Code inventory¶
Stage 7 of the pipeline writes code_inventory.csv next to dashboard_data.json. It lists every unique (vocabulary, code) pair seen anywhere in the bundle, along with how often it was referenced, how many distinct patients had it, the most-common display name observed, and which bundle categories it appeared in.
Columns¶
| Column | Meaning |
|---|---|
vocabulary |
Source vocabulary as named by the pipeline (SNOMED-CT, ICD-10-CM, RxNorm, LOINC, CVX, CPT-4, FHIR encounter class, ...) |
code |
Source code value |
display_name |
Most-common display string seen for this code across all references |
n_references |
Total number of records (across all categories) referencing this code |
n_unique_patients |
Number of distinct patients who have at least one reference to this code |
source_categories |
Semicolon-separated list of bundle tabs this code appears in (e.g. problems;diagnostic_reports) |
How codes are collected¶
For each record in the coded categories — problems, medications, procedures, allergies, immunizations, labs_vitals, diagnostic_reports, document_references, encounters — the pipeline walks each entry's all_codings array. A record with both a SNOMED concept and an ICD-10-CM translation contributes two rows to the inventory (one per vocabulary). When all_codings is missing, the pipeline falls back to the record's top-level code and code_system fields.

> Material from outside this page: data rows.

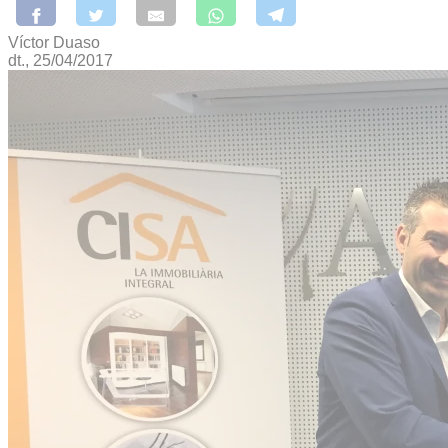
Víctor Duaso
dt., 25/04/2017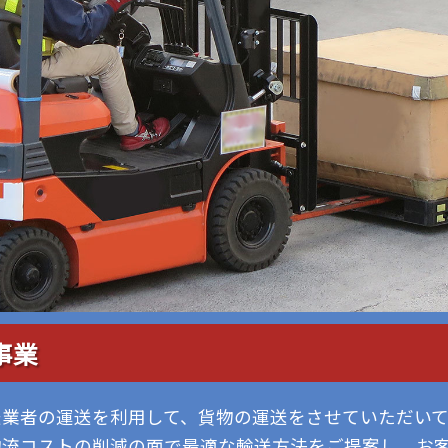
事業
送業者の運送を利用して、貨物の運送をさせていただいて
物流コストの削減の面で最適な輸送方法をご提案し、お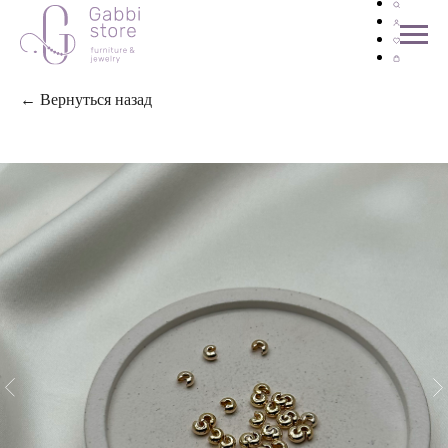
← Вернуться назад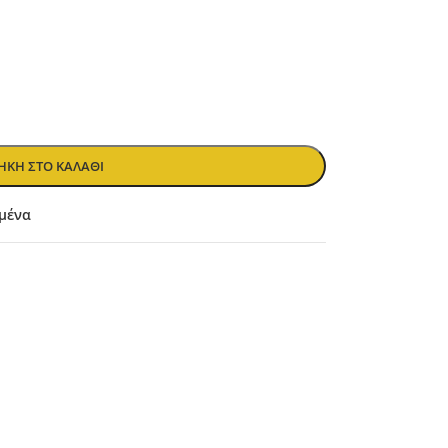
ΚΗ ΣΤΟ ΚΑΛΆΘΙ
μένα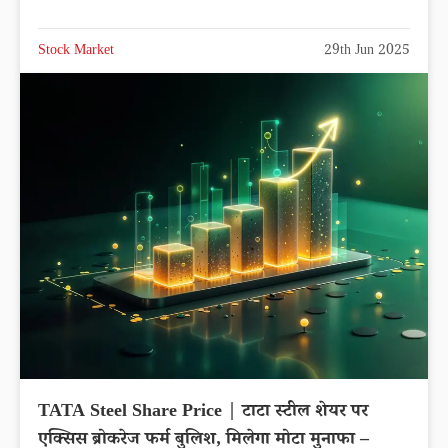
Stock Market
29th Jun 2025
TATA Steel Share Price | टाटा स्टील शेयर पर
एक्सिस ब्रोकरेज फर्म बुलिश, मिलेगा मोटा मुनाफा –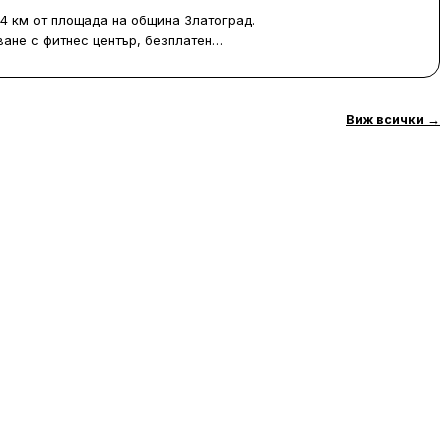
4 км от площада на община Златоград.
ане с фитнес център, безплатен
жение са също тераса и ресторант.
 разполагат с безплатен WiFi,
Виж всички
→
сък екран и безплатни тоалетни
ъм планината.
, хидромасажна вана и СПА център. За
маса и дартс, а рецепцията е
ик. Параклисът „Свети Атанасий“ се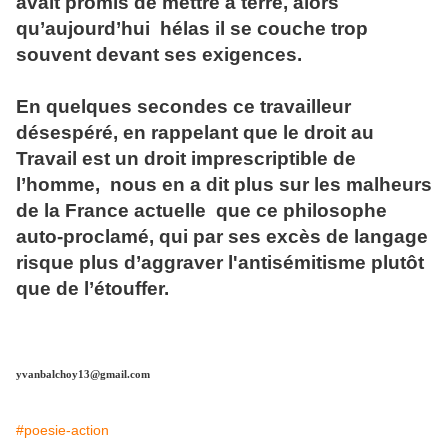
avait promis de mettre à terre, alors
qu’aujourd’hui hélas il se couche trop
souvent devant ses exigences.
En quelques secondes ce travailleur
désespéré, en rappelant que le droit au
Travail est un droit imprescriptible de
l’homme, nous en a dit plus sur les malheurs
de la France actuelle que ce philosophe
auto-proclamé, qui par ses excès de langage
risque plus d’aggraver l'antisémitisme plutôt
que de l’étouffer.
yvanbalchoy13@gmail.com
#poesie-action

The split labs and vitals views are skipped because their rows are duplicated in the unified labs_vitals tab; including all three would triple-count the same observations.
Reading the inventory¶
The CSV is sorted by vocabulary, then by descending reference count, then by code. A typical first look:
import pandas as pd
inv = pd.read_csv('code_inventory.csv')
print(inv['vocabulary'].value_counts()) # codes per vocab
print(inv.sort_values('n_references', ascending=False).head(20)) # most-used codes
print(inv[inv['n_unique_patients'] >= 10].shape[0]) # codes hit by many patients
The inventory is the input to the OMOP ETL and is also useful on its own — for QA passes, to spot codes whose displays are inconsistent across records, or to size a vocabulary download from Athena.